By traditional measures of well-being, America’s children and teens should be doing well, according to the Hechinger Report. Consider that:
- Over the past two decades, high school graduation rates have gone up.
- Fewer teens are taking up smoking.
- The birth rate among 15-to-19 year olds is at a record low.
- Arrest rates among teens are dropping. Youth drug use is trending down.
Nevertheless, teens report that their own mental health is spiraling. Increasingly, they are anxious, depressed and wrestling with thoughts of suicide. The measures that researchers have traditionally used to gauge adolescent well-being have become sharply out of step with the reality of adolescent life.
For decades, researchers have tried to capture a national picture of youth well-being by combining a number of social indicators, such as obesity rates, rates of tobacco use, family access to health insurance, academic proficiency on state tests, graduation rates, drug use and teen birth rates.
Until recent years, those measures and youth reports of their depressive symptoms, captured in a long-running national research project called Monitoring the Future, have mostly moved in tandem. As other measures improved, youth also reported feeling less anxiety and depressive symptoms.
Somewhere in the 2010-12 time frame, that abruptly changed. Many of the other measures continued on an upward trajectory, but teens started reporting that they were growing increasingly anxious and depressed.
Researchers have pointed to the introduction of smartphones — the iPhone was introduced in 2007 — and the rise of social media as the culprit. But teasing apart what’s actually happening is difficult. Are teens struggling because smartphone time is leading to less sleep?

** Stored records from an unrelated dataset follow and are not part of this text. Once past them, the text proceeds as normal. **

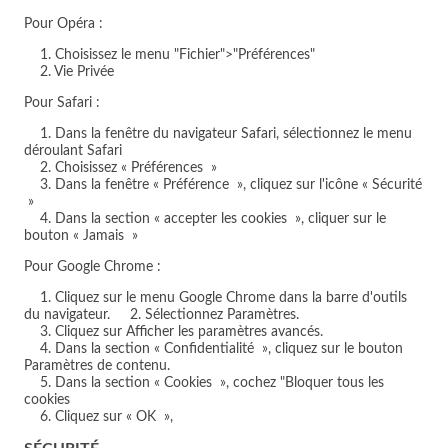
Pour Opéra :
1. Choisissez le menu "Fichier">"Préférences"
2. Vie Privée
Pour Safari :
1. Dans la fenêtre du navigateur Safari, sélectionnez le menu
déroulant Safari
2. Choisissez « Préférences »
3. Dans la fenêtre « Préférence », cliquez sur l'icône « Sécurité
»
4. Dans la section « accepter les cookies », cliquer sur le
bouton « Jamais »
Pour Google Chrome :
1. Cliquez sur le menu Google Chrome dans la barre d'outils
du navigateur. 2. Sélectionnez Paramètres.
3. Cliquez sur Afficher les paramètres avancés.
4. Dans la section « Confidentialité », cliquez sur le bouton
Paramètres de contenu.
5. Dans la section « Cookies », cochez "Bloquer tous les
cookies
6. Cliquez sur « OK »,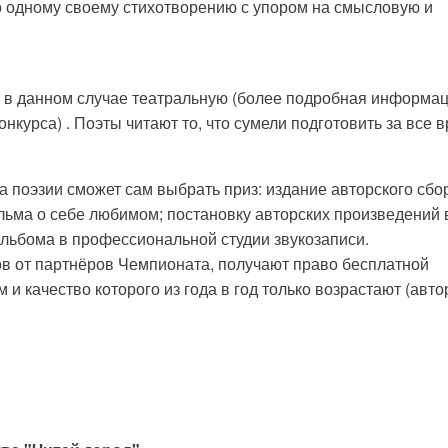
о одному своему стихотворению с упором на смысловую и
у, в данном случае театральную (более подробная информа
нкурса) . Поэты читают то, что сумели подготовить за все 
 поэзии сможет сам выбрать приз: издание авторского сбо
льма о себе любимом; постановку авторских произведений 
альбома в профессиональной студии звукозаписи.
ов от партнёров Чемпионата, получают право бесплатной
и качество которого из года в год только возрастают (авто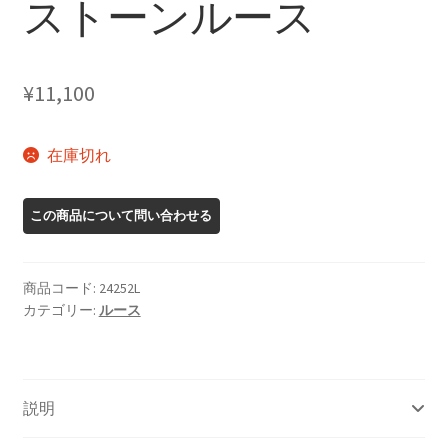
ストーンルース
¥
11,100
在庫切れ
商品コード:
24252L
カテゴリー:
ルース
説明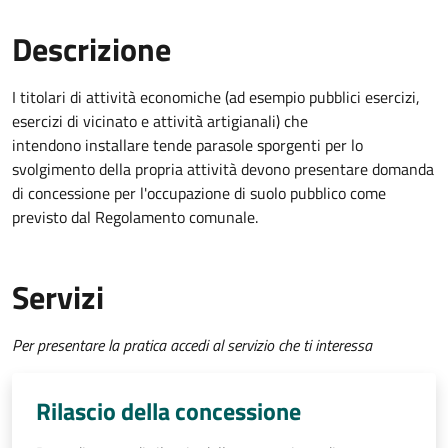
Descrizione
I titolari di attività economiche (ad esempio pubblici esercizi,
esercizi di vicinato e attività artigianali) che
intendono installare tende parasole sporgenti per lo
svolgimento della propria attività devono presentare domanda
di concessione per l'occupazione di suolo pubblico come
previsto dal Regolamento comunale.
Servizi
Per presentare la pratica accedi al servizio che ti interessa
Rilascio della concessione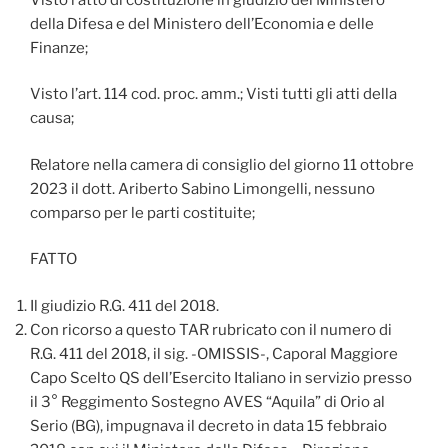
della Difesa e del Ministero dell’Economia e delle
Finanze;
Visto l’art. 114 cod. proc. amm.; Visti tutti gli atti della
causa;
Relatore nella camera di consiglio del giorno 11 ottobre
2023 il dott. Ariberto Sabino Limongelli, nessuno
comparso per le parti costituite;
FATTO
Il giudizio R.G. 411 del 2018.
Con ricorso a questo TAR rubricato con il numero di
R.G. 411 del 2018, il sig. -OMISSIS-, Caporal Maggiore
Capo Scelto QS dell’Esercito Italiano in servizio presso
il 3° Reggimento Sostegno AVES “Aquila” di Orio al
Serio (BG), impugnava il decreto in data 15 febbraio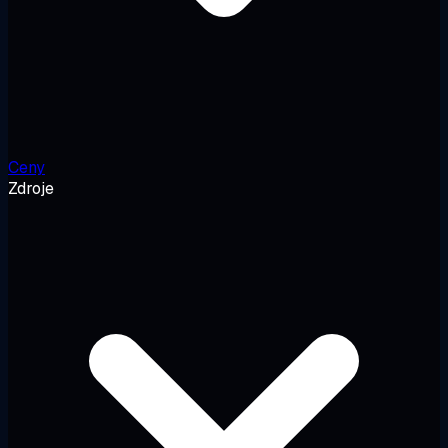
Ceny
Zdroje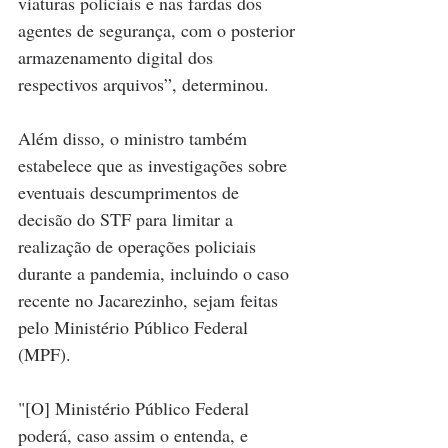
viaturas policiais e nas fardas dos 
agentes de segurança, com o posterior 
armazenamento digital dos 
respectivos arquivos”, determinou.
Além disso, o ministro também 
estabelece que as investigações sobre 
eventuais descumprimentos de 
decisão do STF para limitar a 
realização de operações policiais 
durante a pandemia, incluindo o caso 
recente no Jacarezinho, sejam feitas 
pelo Ministério Público Federal 
(MPF).
"[O] Ministério Público Federal 
poderá, caso assim o entenda, e 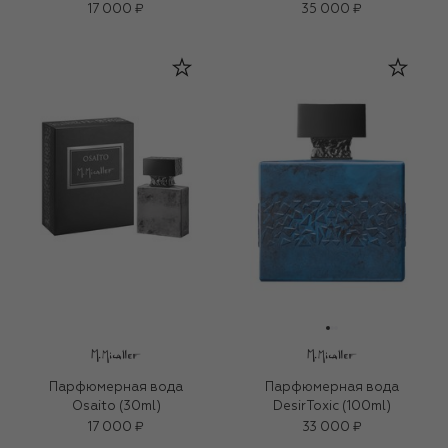
17 000 ₽
35 000 ₽
Парфюмерная вода
Парфюмерная вода
Osaito (30ml)
DesirToxic (100ml)
17 000 ₽
33 000 ₽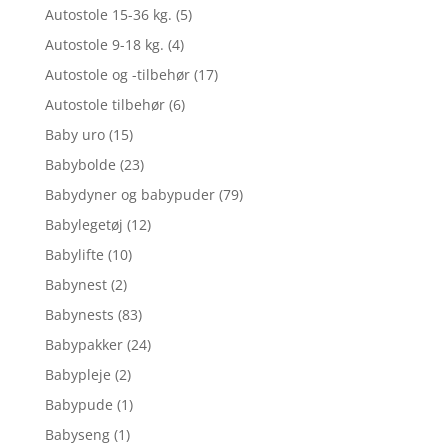
Autostole 15-36 kg.
(5)
Autostole 9-18 kg.
(4)
Autostole og -tilbehør
(17)
Autostole tilbehør
(6)
Baby uro
(15)
Babybolde
(23)
Babydyner og babypuder
(79)
Babylegetøj
(12)
Babylifte
(10)
Babynest
(2)
Babynests
(83)
Babypakker
(24)
Babypleje
(2)
Babypude
(1)
Babyseng
(1)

Or are they exposed to information via social media that is leading to a greater sense of anxiety and depression?
There are other social factors: economic precarity, a greater societal willingness to talk about mental health, so-called helicopter parenting, and the opioid epidemic, among many others.
There are still plenty of steps schools, educators and parents can take to address the clear problems facing young people.
Schools should support student mental health by building in time to teach skills such as coping with stress, said Ava Havidic, a 17-year-old senior in Broward County, Florida.
“There’s so many hours in the school day,” said Havidic, that young people “can’t find another time in the day to practice mindfulness and find these positive outlets to build on mental health.”
Clamping down on smartphones won’t help youth when they are on their own and out of the direct control of their parents, she said. Smartphone use does play a role; students can be bullied via social media, or inappropriate material wirelessly “airdropped” to their phones.
But the adults around them may also be making things worse, unwittingly. Some parents insist their children are doing fine regardless of evidence to the contrary. And educators sometimes increase students’ academic workload and don’t leave time for mental health support.
Adults taking more time to reach out to the students — and model healthy practices themselves — can help. Youth could use more support relationships. Take the time to be open and ask them questions, instead of assuming you know the answers.”